Naypyidaw respinge le accuse dell’Onu sul ‘genocidio Rohingya’
di Agung

Il governo confida nella Commissione indipendente d’inchiesta (ICoE) per rispondere alle “false accuse formulate dalle agenzie dell’Onu e da altre comunità internazionali”. Il portavoce del partito di Aung San Suu Kyi punta il dito contro “un piano per assecondare le rivendicazioni territoriali e le aspirazioni autonomiste dei bengali [i Rohingya]”. “Non possiamo credere che su 700mila, nessuno dei rifugiati voglia tornare in Myanmar”.


Yangon (AsiaNews) – Il governo birmano “non condivide né accetta le conclusioni del Consiglio delle Nazioni Unite per i diritti umani (Unhrc)” circa le violenze nello Stato occidentale di Rakhine ai danni della minoranza Rohingya. È quanto dichiara oggi il portavoce Zaw Htay, sottolineando che Naypyidaw “non aveva autorizzato la missione d’inchiesta dell’Onu ad entrare in Myanmar”.

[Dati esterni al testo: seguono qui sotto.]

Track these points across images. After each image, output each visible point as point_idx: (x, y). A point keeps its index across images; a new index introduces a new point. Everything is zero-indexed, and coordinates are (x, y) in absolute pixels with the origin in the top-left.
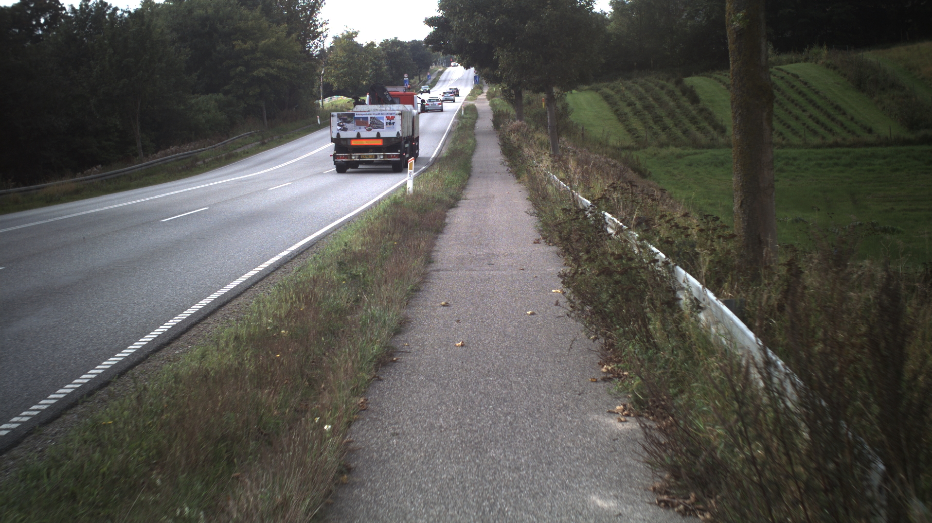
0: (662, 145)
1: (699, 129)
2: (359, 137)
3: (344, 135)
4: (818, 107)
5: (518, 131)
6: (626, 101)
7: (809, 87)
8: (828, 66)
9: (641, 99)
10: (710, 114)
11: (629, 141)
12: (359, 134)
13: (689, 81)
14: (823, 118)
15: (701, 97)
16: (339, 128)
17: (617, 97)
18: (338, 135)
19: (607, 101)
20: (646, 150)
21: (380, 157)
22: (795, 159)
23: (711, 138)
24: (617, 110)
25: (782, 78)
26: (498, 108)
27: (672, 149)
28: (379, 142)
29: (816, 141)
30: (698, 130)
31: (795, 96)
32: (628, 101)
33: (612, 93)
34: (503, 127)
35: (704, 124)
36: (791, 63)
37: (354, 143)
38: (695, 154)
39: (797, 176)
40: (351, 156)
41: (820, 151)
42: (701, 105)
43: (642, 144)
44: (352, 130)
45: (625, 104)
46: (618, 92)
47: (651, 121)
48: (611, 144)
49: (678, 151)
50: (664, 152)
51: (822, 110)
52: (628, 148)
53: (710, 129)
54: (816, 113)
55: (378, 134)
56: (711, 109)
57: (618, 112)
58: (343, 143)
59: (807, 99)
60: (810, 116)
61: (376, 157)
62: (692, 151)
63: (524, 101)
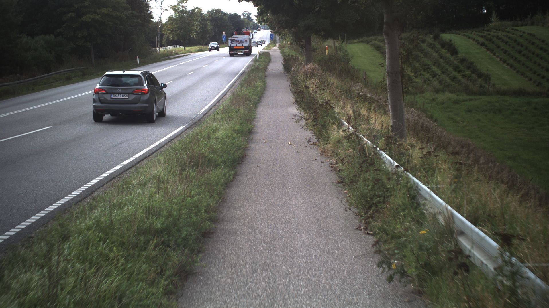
0: (437, 91)
5: (313, 75)
10: (472, 63)
20: (424, 95)
23: (479, 85)
25: (521, 36)
26: (288, 54)
27: (448, 95)
30: (464, 78)
31: (538, 51)
34: (294, 71)
35: (468, 72)
47: (420, 68)
53: (474, 76)
56: (471, 60)
63: (312, 47)
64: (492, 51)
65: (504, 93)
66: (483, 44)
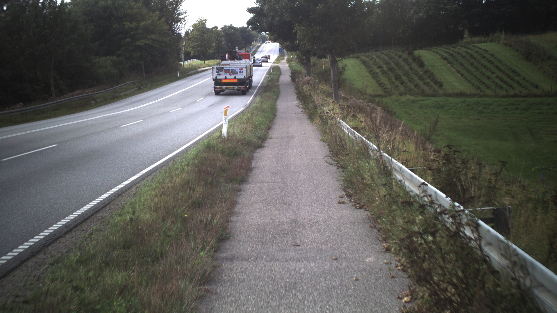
0: (401, 94)
1: (425, 83)
2: (226, 78)
3: (219, 77)
4: (502, 71)
5: (308, 83)
6: (377, 65)
7: (495, 58)
8: (506, 45)
9: (386, 64)
10: (432, 74)
11: (380, 92)
12: (226, 77)
13: (418, 53)
14: (505, 78)
15: (426, 63)
16: (217, 74)
17: (371, 63)
18: (216, 77)
19: (364, 64)
20: (391, 97)
21: (236, 88)
22: (490, 105)
23: (433, 90)
24: (371, 71)
25: (477, 52)
26: (294, 68)
27: (408, 97)
28: (236, 81)
29: (502, 93)
30: (424, 85)
31: (486, 64)
32: (378, 65)
33: (368, 59)
34: (298, 81)
35: (428, 81)
36: (481, 43)
37: (224, 81)
38: (424, 100)
39: (492, 116)
40: (222, 87)
41: (505, 99)
42: (425, 68)
43: (388, 93)
44: (223, 75)
45: (376, 67)
46: (372, 59)
47: (393, 78)
48: (368, 93)
49: (413, 98)
50: (403, 98)
51: (504, 73)
52: (379, 96)
53: (432, 83)
54: (500, 74)
55: (235, 77)
56: (432, 71)
57: (372, 72)
58: (218, 81)
59: (494, 66)
60: (497, 77)
61: (234, 88)
62: (421, 98)
63: (311, 64)
64: (451, 64)
65: (449, 95)
66: (445, 59)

Zaw Htay ricorda l’istituzione di una Commissione indipendente d’inchiesta (ICoE), costituita dal governo per rispondere alle “false accuse formulate dalle agenzie delle Nazioni Unite e da altre comunità internazionali”. Il portavoce critica anche Facebook per aver rimosso dal web gli account del comandante in capo delle Forze armate e di altri quattro alti ufficiali: che tale azione “potrebbe ostacolare gli sforzi del governo per la riconciliazione nazionale”.

Pubblicato due giorni fa, il rapporto finale degli investigatori delle Nazioni Unite esorta il Consiglio di sicurezza a rimandare la posizione del Myanmar alla Corte penale internazionale dell'Aia o a creare un tribunale penale internazionale ad hoc. La missione di inchiesta afferma che “i più importanti generali del Tatmadaw (l’esercito birmano), incluso il comandante in capo Min Aung Hlaing (foto), devono essere indagati e perseguiti per genocidio nel nord dello stato di Rakhine”. Tra i crimini citati dopo una lunga inchiesta vi sono omicidio, sparizione forzata, tortura e violenza sessuale “perpetrati su vasta scala”.

Gli esperti Onu criticano anche l’operato del governo civile, guidato dalla leader democratica Aung San Suu Kyi. Pur riconoscendo il “limitato controllo” che la Signora può esercitare sui militari, essi accusano l’esecutivo di “aver permesso ai discorsi d’odio di prosperare”; di “aver distrutto prove e documenti”; di “non aver protetto le minoranze dai crimini di guerra e da quelli contro l'umanità”, commessi dal Tatmadaw in Rakhine, ma anche negli Stati di Kachin e Shan.

Myo Nyunt, portavoce della National league for democracy (Nld), partito di Aung San Suu Kyi, respinge le accuse e nega “le presunte gravi violazioni di diritti umani” contro i Rohingya. Egli mette in dubbio “l’imparzialità e la credibilità” della missione d’inchiesta e punta il dito contro “un piano sistematico per assecondare le rivendicazioni territoriali e le aspirazioni autonomiste dei bengali [i Rohingya]”. “Non concederemo mai la cittadinanza a chiunque torni in Myanmar dal Bangladesh – prosegue il portavoce – [Gli investigatori] Li dipingono come persone oppresse e sarebbero persino disposti a giustificare le loro violenze contro il nostro popolo”.

“Abbiamo già predisposto tutto per il rimpatrio dei profughi ma nessuno torna dal Bangladesh. Perché? – chiede Myo Nyunt – Non possiamo credere che su 700mila, nessuno dei rifugiati voglia venire in Myanmar. Se vogliono tenere 700mila persone in Bangladesh fino a quando queste non abbiano ottenuto il riconoscimento internazionale dei loro obiettivi territoriali, sappiano che non solo i Rakhine [gruppo etnico locale] ma tutto il Myanmar saprà reagire”.